═════ INPUT RECORDS
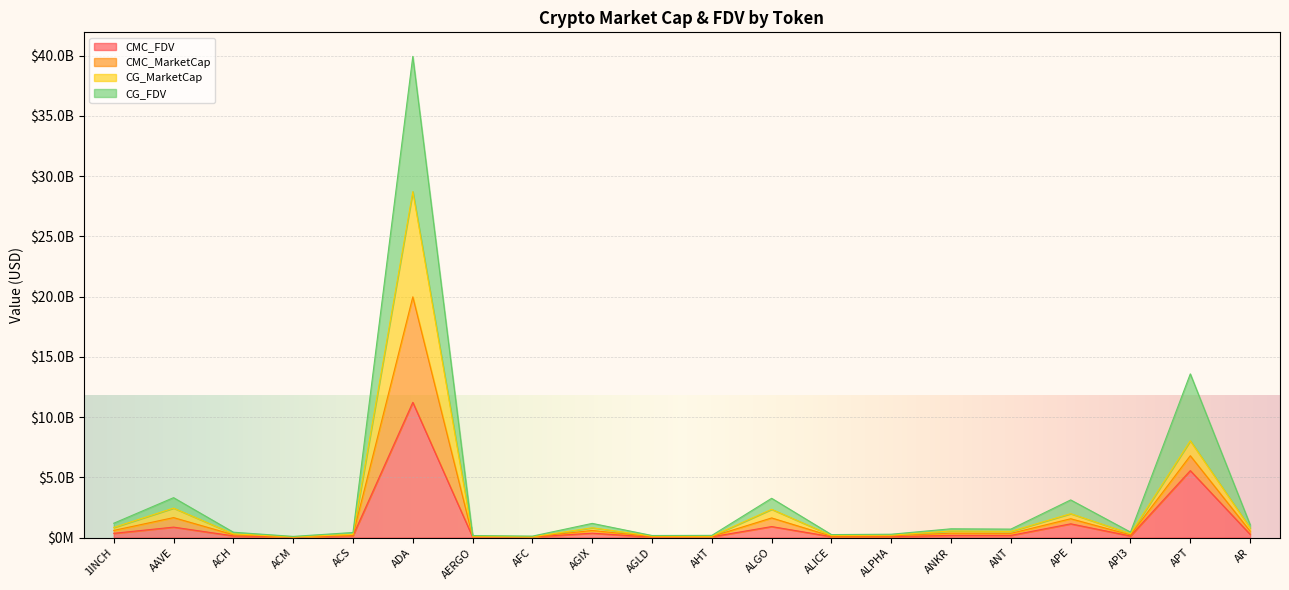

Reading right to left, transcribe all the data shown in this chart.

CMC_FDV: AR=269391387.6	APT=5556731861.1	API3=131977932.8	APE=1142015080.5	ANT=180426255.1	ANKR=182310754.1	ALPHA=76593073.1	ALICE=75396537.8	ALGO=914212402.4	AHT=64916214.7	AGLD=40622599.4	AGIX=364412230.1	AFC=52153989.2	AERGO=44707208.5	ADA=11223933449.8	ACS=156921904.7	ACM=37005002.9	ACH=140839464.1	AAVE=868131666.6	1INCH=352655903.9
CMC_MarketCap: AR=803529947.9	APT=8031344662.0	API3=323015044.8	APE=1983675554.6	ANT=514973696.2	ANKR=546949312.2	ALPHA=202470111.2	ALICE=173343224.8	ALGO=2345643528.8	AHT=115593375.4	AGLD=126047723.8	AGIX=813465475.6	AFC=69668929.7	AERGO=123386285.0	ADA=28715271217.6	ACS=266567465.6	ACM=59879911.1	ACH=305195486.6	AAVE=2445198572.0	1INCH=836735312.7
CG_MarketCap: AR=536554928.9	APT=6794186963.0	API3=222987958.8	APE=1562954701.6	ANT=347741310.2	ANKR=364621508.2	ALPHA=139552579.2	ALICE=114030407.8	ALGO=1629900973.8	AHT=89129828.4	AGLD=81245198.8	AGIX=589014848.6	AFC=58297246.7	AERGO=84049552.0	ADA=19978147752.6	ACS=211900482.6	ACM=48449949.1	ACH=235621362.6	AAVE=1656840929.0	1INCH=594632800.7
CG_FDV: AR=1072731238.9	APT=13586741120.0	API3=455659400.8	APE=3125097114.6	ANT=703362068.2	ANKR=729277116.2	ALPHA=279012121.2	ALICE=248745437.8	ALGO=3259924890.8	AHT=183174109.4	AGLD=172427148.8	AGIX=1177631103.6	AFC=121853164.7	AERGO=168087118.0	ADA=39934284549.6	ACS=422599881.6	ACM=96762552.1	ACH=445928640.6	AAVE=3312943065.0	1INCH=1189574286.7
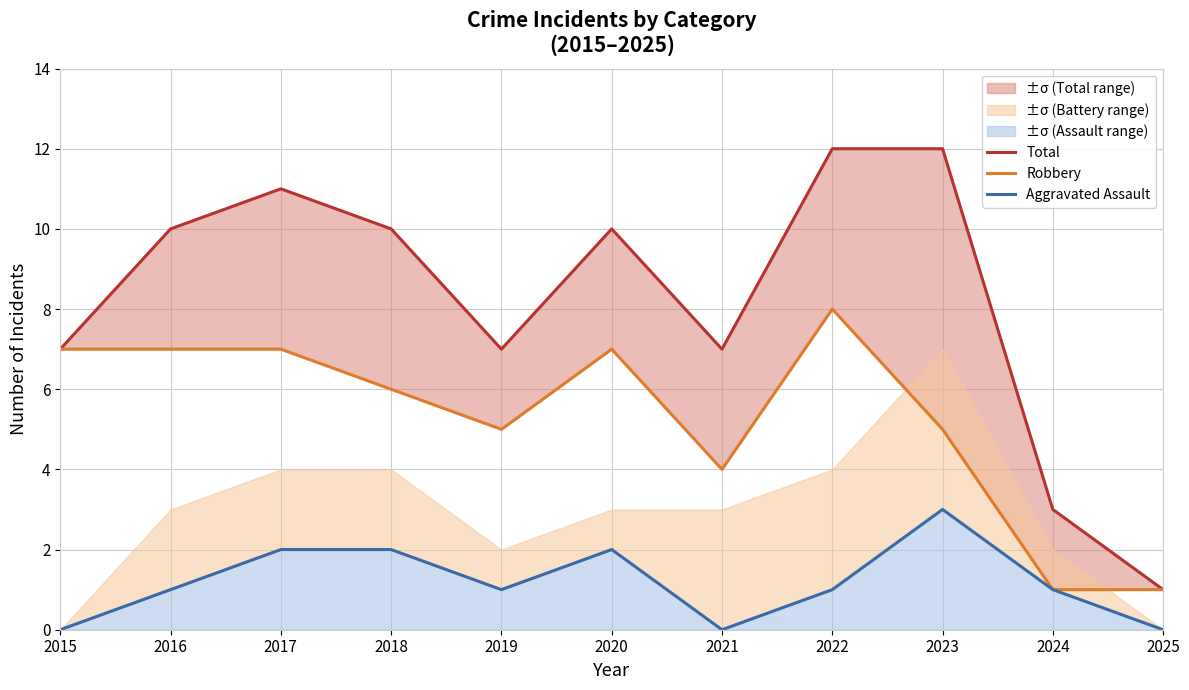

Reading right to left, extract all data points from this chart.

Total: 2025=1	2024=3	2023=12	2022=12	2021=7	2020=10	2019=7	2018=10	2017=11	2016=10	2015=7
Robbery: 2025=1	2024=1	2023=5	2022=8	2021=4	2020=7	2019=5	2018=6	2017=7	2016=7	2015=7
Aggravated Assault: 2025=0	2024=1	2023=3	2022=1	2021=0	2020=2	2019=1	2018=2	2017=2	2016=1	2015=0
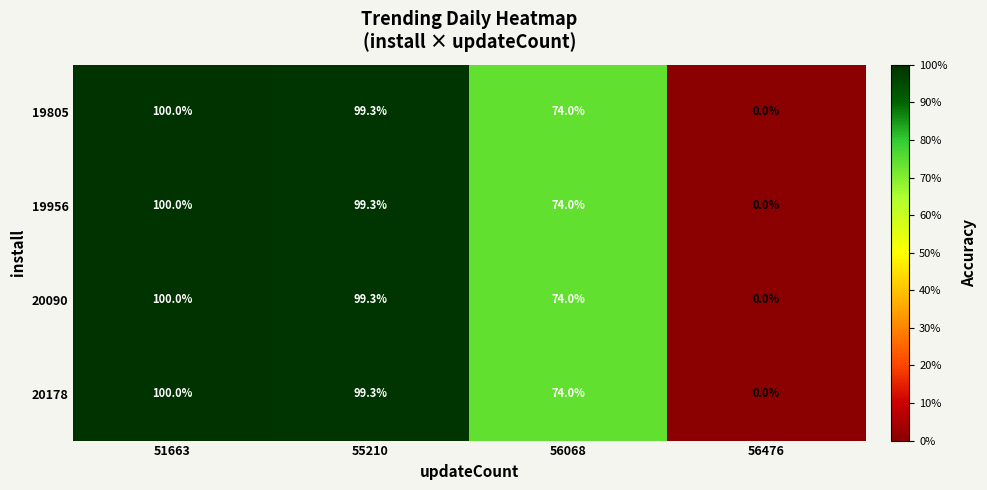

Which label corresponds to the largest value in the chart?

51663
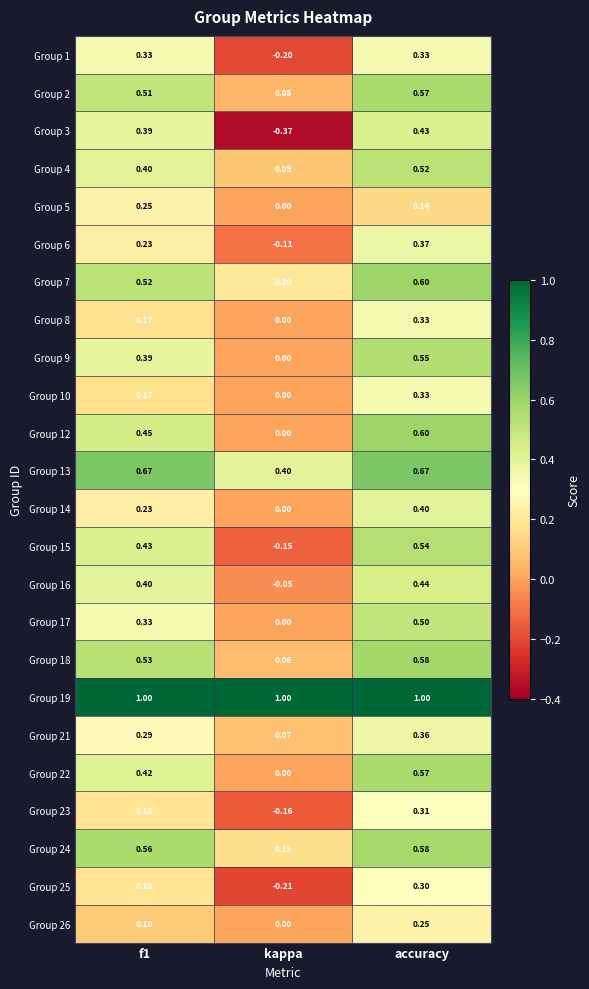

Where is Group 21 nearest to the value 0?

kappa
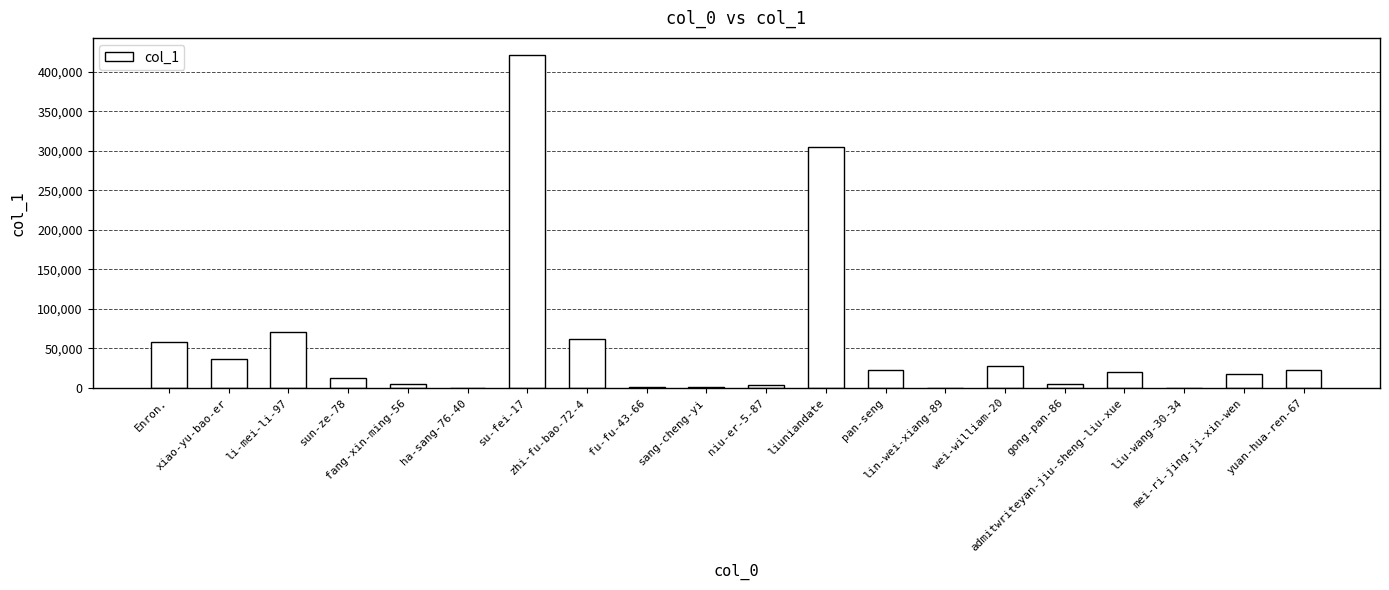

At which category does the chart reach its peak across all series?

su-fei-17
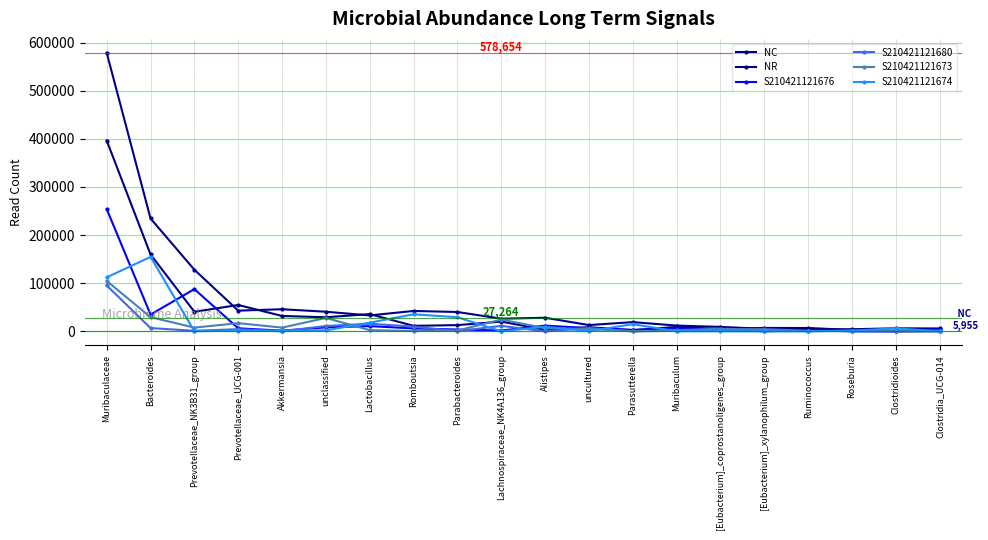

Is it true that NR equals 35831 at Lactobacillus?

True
══════════
> _TASK STATEMENT_
Copy out the material exactly, from the line containing "Which label corresponds" through the end of the material, both included. Leave the pictures out.

> _ANSWER TO THIS EXERCISE_
Which label corresponds to the largest value in the chart?

51663

Where is Group 21 nearest to the value 0?

kappa

At which category does the chart reach its peak across all series?

su-fei-17

Is it true that NR equals 35831 at Lactobacillus?

True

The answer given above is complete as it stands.